Convert everything from the line containing "مشاهده خدمات وکیل املاک و اراضی" down to the end of the listing into a Markdown table with the columns Row and Line, giving each line a row number, skipping blank lines, and leaving out the pictures.

Page-level text extractions
***

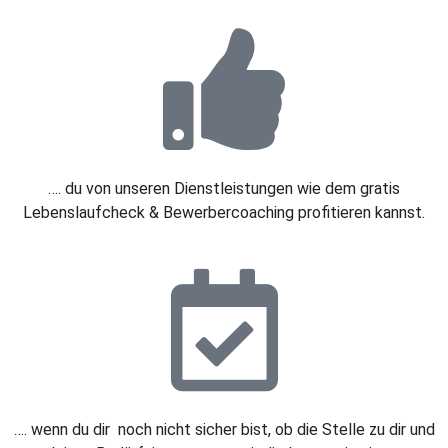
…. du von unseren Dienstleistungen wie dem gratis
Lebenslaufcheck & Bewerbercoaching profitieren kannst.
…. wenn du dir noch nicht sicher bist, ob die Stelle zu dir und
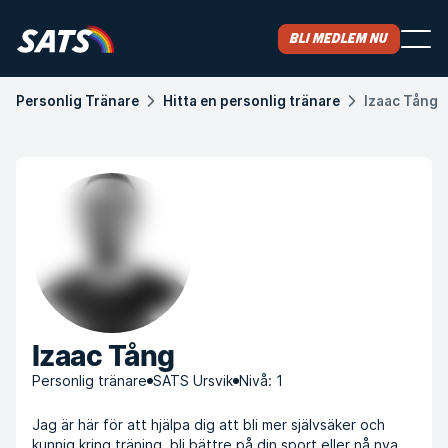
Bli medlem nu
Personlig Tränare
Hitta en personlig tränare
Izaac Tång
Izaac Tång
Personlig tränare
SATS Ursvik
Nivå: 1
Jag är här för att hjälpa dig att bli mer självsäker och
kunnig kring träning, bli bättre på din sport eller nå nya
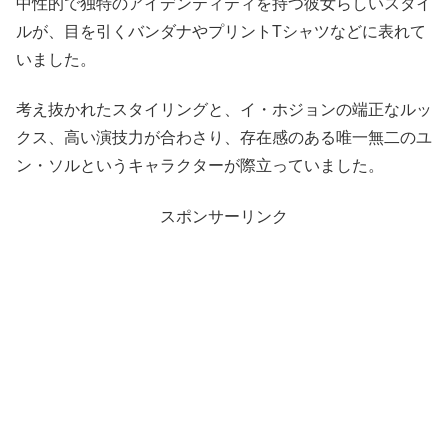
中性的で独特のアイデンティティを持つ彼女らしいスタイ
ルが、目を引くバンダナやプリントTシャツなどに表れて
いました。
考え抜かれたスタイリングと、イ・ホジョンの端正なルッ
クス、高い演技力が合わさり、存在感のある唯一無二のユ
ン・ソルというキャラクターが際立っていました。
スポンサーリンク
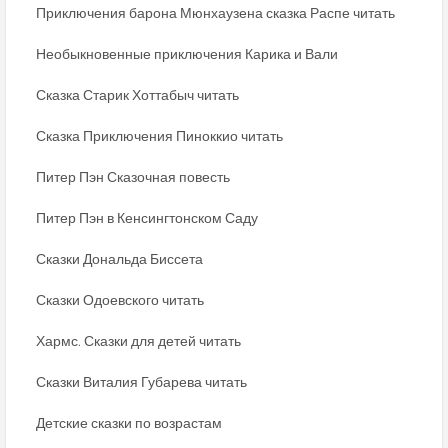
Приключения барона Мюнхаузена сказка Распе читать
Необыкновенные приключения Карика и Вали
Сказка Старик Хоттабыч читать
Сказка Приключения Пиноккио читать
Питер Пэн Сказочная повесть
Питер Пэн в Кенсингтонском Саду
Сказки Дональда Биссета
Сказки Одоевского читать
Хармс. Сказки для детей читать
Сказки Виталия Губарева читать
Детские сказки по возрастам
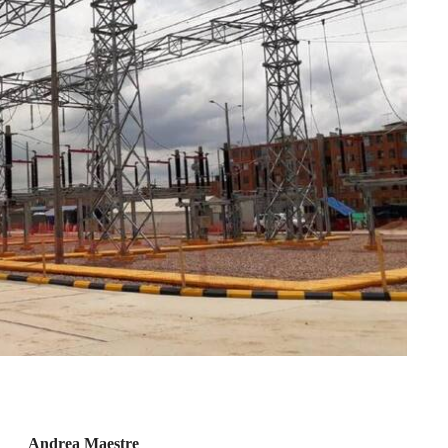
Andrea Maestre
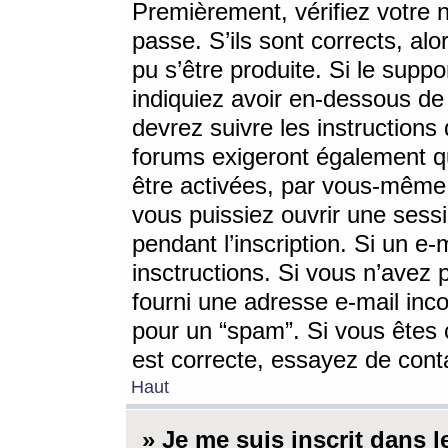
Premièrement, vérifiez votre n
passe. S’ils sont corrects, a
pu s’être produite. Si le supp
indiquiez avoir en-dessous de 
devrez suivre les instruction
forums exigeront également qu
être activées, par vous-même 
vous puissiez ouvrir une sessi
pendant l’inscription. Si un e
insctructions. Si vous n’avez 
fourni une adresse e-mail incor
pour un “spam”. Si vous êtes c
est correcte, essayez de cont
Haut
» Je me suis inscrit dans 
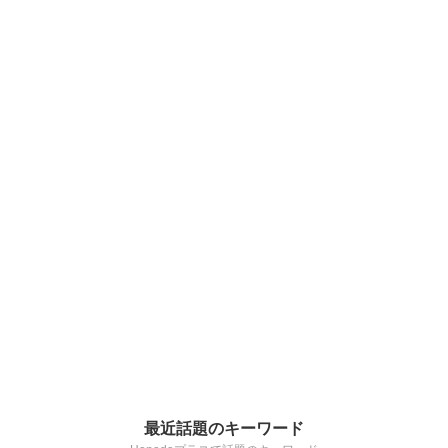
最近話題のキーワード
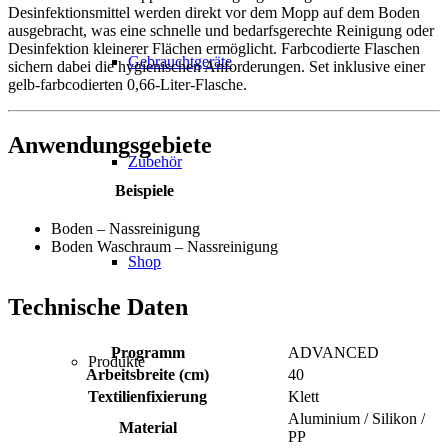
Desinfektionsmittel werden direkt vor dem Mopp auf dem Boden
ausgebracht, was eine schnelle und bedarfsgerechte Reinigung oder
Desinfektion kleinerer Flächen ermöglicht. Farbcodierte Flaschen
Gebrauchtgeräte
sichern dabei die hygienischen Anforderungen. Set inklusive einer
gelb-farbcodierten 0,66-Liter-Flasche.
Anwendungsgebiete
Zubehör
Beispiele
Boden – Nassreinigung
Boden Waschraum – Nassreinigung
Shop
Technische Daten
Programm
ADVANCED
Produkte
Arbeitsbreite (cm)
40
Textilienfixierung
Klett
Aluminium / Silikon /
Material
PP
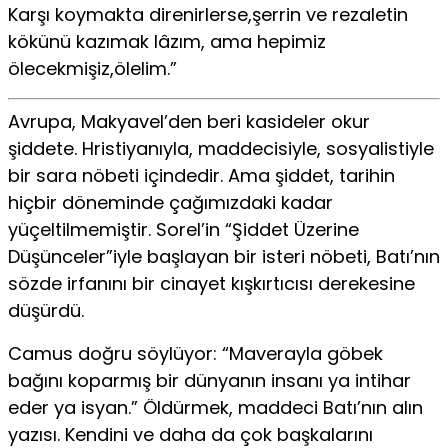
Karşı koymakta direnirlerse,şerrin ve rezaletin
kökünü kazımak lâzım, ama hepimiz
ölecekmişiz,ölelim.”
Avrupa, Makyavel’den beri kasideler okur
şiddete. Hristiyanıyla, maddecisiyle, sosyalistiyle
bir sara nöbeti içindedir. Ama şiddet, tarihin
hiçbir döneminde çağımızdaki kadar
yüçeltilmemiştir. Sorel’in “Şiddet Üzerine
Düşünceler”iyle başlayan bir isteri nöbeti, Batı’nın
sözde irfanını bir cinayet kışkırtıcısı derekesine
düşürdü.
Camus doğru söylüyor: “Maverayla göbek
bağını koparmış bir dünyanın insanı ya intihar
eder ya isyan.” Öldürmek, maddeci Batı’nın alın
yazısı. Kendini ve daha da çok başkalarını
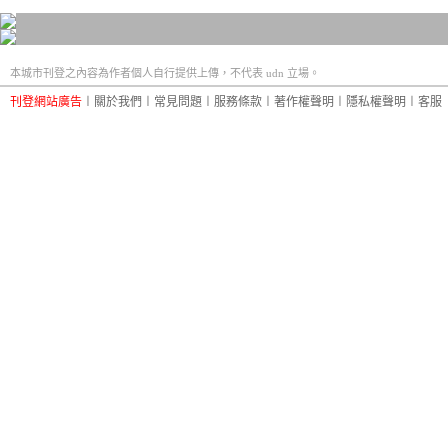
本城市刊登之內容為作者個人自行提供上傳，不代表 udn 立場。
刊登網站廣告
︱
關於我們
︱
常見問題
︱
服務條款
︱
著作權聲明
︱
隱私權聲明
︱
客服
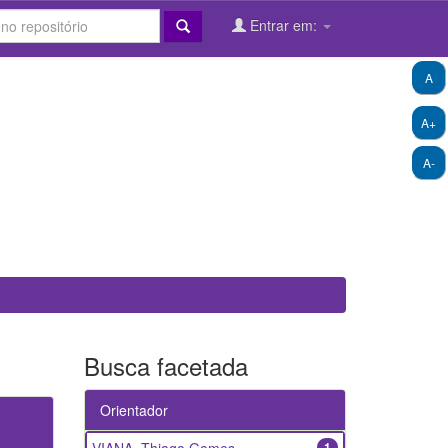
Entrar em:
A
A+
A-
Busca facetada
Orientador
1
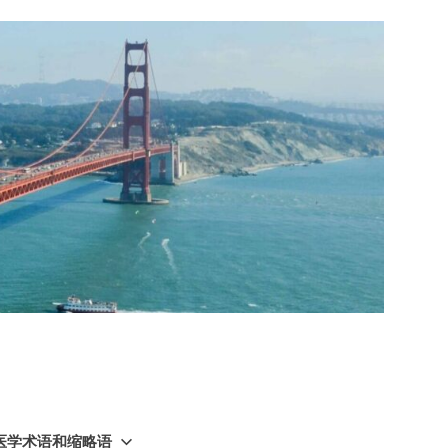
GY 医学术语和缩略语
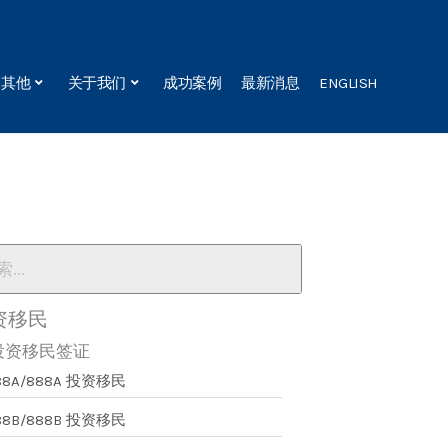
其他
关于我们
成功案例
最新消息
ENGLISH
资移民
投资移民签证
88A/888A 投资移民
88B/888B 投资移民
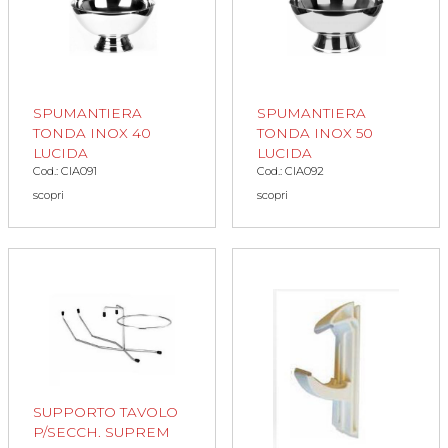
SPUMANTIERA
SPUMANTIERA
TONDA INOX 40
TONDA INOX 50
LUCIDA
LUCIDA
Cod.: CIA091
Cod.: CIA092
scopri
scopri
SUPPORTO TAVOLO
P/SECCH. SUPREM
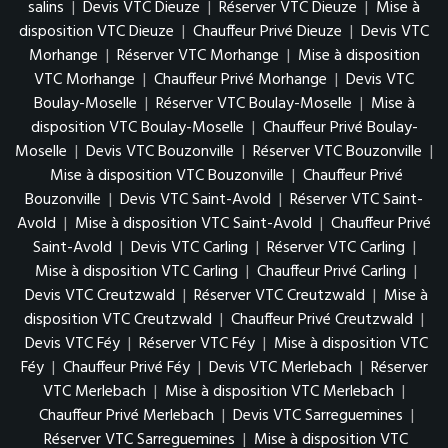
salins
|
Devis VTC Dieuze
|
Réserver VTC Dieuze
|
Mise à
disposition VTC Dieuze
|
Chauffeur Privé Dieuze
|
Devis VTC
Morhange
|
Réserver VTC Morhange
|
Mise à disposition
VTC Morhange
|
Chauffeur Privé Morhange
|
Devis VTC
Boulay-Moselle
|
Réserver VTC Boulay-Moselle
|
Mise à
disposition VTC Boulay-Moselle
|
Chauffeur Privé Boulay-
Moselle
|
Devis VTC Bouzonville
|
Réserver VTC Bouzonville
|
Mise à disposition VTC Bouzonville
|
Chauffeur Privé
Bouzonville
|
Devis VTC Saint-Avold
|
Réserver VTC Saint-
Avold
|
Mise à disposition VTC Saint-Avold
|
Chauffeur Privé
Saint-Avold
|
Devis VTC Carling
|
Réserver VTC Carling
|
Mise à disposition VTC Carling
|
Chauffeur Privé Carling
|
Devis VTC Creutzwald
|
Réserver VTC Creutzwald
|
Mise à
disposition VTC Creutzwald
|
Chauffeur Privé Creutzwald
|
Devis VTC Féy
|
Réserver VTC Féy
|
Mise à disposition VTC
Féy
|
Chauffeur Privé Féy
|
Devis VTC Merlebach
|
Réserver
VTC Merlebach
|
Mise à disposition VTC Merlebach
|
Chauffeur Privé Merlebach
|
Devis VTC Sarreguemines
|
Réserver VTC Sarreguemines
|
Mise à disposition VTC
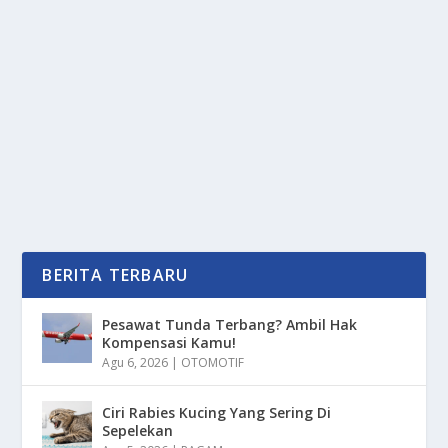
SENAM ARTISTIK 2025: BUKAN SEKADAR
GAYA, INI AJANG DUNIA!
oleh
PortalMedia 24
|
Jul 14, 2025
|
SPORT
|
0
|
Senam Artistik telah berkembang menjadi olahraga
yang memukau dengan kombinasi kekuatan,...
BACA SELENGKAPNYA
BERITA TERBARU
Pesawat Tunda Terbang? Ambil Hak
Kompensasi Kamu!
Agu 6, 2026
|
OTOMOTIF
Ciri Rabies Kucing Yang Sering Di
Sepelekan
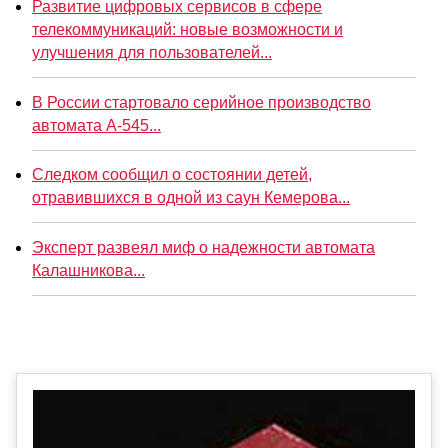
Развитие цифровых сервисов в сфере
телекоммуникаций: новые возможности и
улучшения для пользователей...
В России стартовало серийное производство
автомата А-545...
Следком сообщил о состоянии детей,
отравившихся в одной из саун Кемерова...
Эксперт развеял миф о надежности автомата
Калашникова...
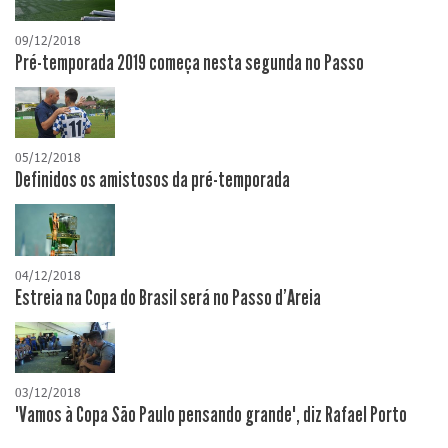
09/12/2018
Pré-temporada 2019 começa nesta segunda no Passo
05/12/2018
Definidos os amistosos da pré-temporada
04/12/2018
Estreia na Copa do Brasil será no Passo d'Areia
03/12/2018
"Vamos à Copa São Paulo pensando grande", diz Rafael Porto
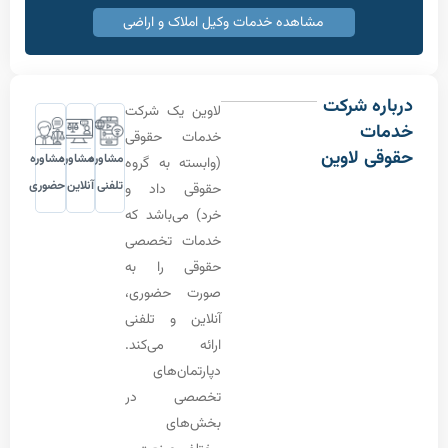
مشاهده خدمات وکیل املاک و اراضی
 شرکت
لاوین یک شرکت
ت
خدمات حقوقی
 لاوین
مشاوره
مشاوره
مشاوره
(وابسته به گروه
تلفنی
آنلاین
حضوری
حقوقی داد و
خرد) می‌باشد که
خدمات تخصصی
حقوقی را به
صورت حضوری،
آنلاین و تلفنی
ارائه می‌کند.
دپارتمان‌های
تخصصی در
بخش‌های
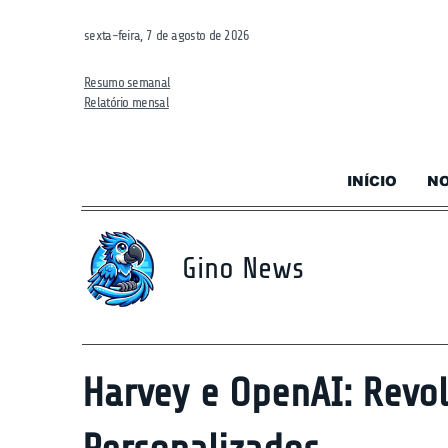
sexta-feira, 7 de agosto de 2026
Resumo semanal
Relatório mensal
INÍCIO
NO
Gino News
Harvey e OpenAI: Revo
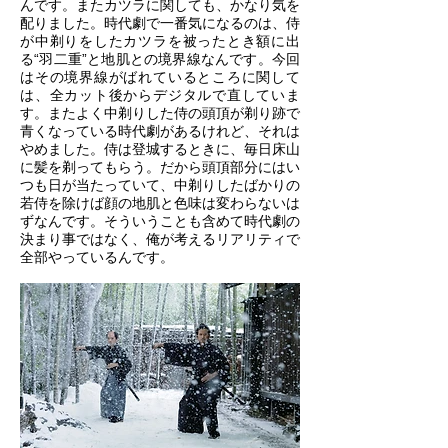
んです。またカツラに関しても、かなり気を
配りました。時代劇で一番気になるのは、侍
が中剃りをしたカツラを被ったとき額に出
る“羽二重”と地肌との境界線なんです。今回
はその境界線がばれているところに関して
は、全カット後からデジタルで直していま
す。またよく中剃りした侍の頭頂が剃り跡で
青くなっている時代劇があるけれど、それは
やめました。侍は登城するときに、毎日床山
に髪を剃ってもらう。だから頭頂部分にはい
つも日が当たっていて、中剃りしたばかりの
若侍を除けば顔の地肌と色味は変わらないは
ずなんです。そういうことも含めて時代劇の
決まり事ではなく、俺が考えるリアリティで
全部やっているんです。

***

- _RESULT BELOW_
| Row | Line |
|---|---|
| 1 | مشاهده خدمات وکیل املاک و اراضی |
| 2 |  شرکت |
| 3 | لاوین یک شرکت |
| 4 | ت |
| 5 | خدمات حقوقی |
| 6 |  لاوین |
| 7 | مشاوره |
| 8 | مشاوره |
| 9 | مشاوره |
| 10 | (وابسته به گروه |
| 11 | تلفنی |
| 12 | آنلاین |
| 13 | حضوری |
| 14 | حقوقی داد و |
| 15 | خرد) می‌باشد که |
| 16 | خدمات تخصصی |
| 17 | حقوقی را به |
| 18 | صورت حضوری، |
| 19 | آنلاین و تلفنی |
| 20 | ارائه می‌کند. |
| 21 | دپارتمان‌های |
| 22 | تخصصی در |
| 23 | بخش‌های |
| 24 | sexta-feira, 7 de agosto de 2026 |
| 25 | Resumo semanal |
| 26 | Relatório mensal |
| 27 | INÍCIO |
| 28 | NO |
| 29 | Gino News |
| 30 | Harvey e OpenAI: Revo |
| 31 | んです。またカツラに関しても、かなり気を |
| 32 | 配りました。時代劇で一番気になるのは、侍 |
| 33 | が中剃りをしたカツラを被ったとき額に出 |
| 34 | る“羽二重”と地肌との境界線なんです。今回 |
| 35 | はその境界線がばれているところに関して |
| 36 | は、全カット後からデジタルで直していま |
| 37 | す。またよく中剃りした侍の頭頂が剃り跡で |
| 38 | 青くなっている時代劇があるけれど、それは |
| 39 | やめました。侍は登城するときに、毎日床山 |
| 40 | に髪を剃ってもらう。だから頭頂部分にはい |
| 41 | つも日が当たっていて、中剃りしたばかりの |
| 42 | 若侍を除けば顔の地肌と色味は変わらないは |
| 43 | ずなんです。そういうことも含めて時代劇の |
| 44 | 決まり事ではなく、俺が考えるリアリティで |
| 45 | 全部やっているんです。 |